Uploaded on 28-Jul
The story where I learnt to accept myself - not as hard as I first thought!
I have always struggled with image of myself since I realised that i was different compared to eveyrone else. When I was born my stomach was not attached to my duadenuem (something in the digestive system) and so I wasn't able to digest food properly. I had to have surgery and so since I was four hours old have had a scar that runs on the right side of my belly. I hate going out in public where my stomach might be exposed and I hate that I am not able to wear bikinis like all the other girls in my year do. I am so self - concious it prevents me from doing things that all my friends do. Whenever I when anywhere as a child showing my stomach people wanted to know what happened whether or not I was comfortable with sharing and at that point I didn't even know what had happened to me.

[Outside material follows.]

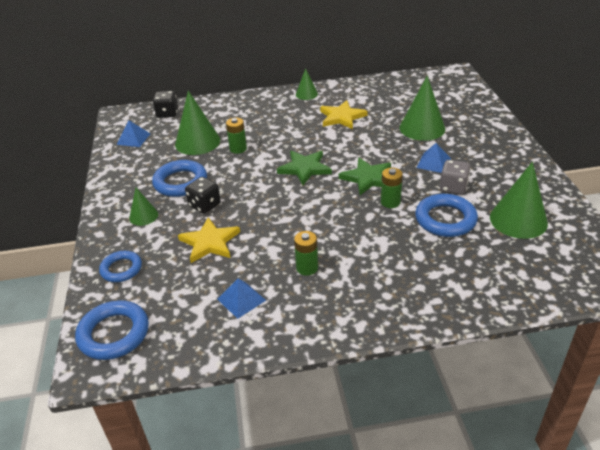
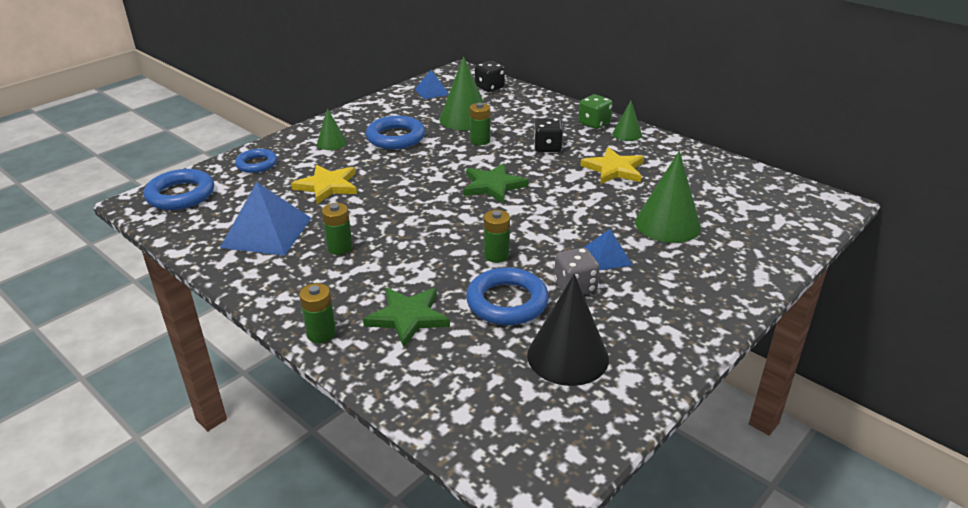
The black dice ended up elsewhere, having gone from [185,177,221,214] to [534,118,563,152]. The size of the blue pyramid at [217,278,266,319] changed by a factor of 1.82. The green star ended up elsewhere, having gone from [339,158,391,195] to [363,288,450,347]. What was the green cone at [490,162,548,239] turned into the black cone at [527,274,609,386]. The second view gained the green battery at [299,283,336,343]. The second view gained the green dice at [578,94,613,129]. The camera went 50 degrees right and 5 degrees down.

Mum always says that I am the miracle baby, but quite honestly I don't feel like I am. Sometimes I love how I look and other times I hate how I look so much I don't go outside. The other week however my feelings changed a little. This guy asked my to dance with him for the school dance and he had to put his hand on my waist. I winced because I was so self - concious he might feel my scar through my shirt. He felt my wince and asked what was wrong, so as we danced I told him. Now this is usually the part where people say that he asked me out, four months strong! but it wasn't anything like that yet just as special. What I learnt was that you need to find someone that understand you and for me it was easier to talk to someone who I didn't usualy talk to about myself than to my friends. My message for everyone is if you are feeling down, feeling like you hate your body and feeling just like you aren't good enough, you need to find that person who can help you, that person who just undertsands and takes you for who you are and that person often becomes more special to you than they can imagine.